The authors use human annotation to validate that SAE-identified features are largely task-relevant, with 84% to 86% of selected features confirmed as relevant across Toxicity Detection, Reward Modeling, and Instruction Following tasks. Irrelevant features account for only 4% to 6%, and unclear cases remain low at 9% to 11%, supporting the reliability of LLM-based feature selection for downstream synthesis.

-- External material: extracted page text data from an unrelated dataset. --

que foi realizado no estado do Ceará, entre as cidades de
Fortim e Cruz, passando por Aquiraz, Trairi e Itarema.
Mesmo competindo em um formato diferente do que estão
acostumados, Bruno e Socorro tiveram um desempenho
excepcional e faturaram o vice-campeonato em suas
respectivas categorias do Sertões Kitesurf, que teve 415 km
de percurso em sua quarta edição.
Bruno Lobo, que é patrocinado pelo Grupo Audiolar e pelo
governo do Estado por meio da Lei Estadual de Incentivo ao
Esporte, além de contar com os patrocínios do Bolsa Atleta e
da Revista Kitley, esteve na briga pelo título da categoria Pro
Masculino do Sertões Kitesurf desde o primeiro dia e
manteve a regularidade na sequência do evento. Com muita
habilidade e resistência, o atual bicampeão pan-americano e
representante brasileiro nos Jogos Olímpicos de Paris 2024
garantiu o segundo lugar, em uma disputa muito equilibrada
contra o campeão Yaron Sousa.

The authors use LLaMA-3.1-8B-Instruct and GPT-4o mini as generators under varying decoding temperatures to synthesize data, finding that LLaMA-3.1-8B-Instruct consistently outperforms GPT-4o mini across all settings. Performance peaks at a moderate temperature of 0.8, suggesting that neither overly conservative nor excessively random decoding yields optimal results. Results indicate that generator alignment with the backbone model and controlled stochasticity are key to producing high-quality synthetic data.

The authors use coverage-guided synthetic data to fine-tune language models and observe consistent performance gains across multiple tasks, including Reward Modeling, where their method achieves the highest average accuracy. Results show that explicitly targeting missing features identified by sparse autoencoders leads to more reliable improvements than generic data synthesis approaches. The framework’s effectiveness is further supported by strong correlations between feature coverage and downstream performance, indicating that task-relevant feature activation drives model gains more than surface-level diversity or sample count.

The authors use a coverage-guided synthetic data framework that targets missing features identified by sparse autoencoders, and results show it consistently outperforms both human-annotated and other LLM-synthesized baselines across multiple tasks. Performance gains are strongly correlated with the degree of feature coverage rather than sample count or generic diversity metrics, indicating that activating task-relevant internal representations is the primary driver of improvement. The method also demonstrates transferability across model families, with features from one model effectively enhancing others, even when the source model has weaker baseline performance.

The authors use coverage of SAE-identified missing features to guide synthetic data generation, and results show that increasing feature coverage consistently improves model performance across all evaluated tasks. Performance gains are more strongly tied to the breadth of feature coverage than to the total number of synthetic samples generated. This indicates that targeting specific latent task-relevant features is a more effective strategy for data synthesis than generic expansion or volume-based approaches.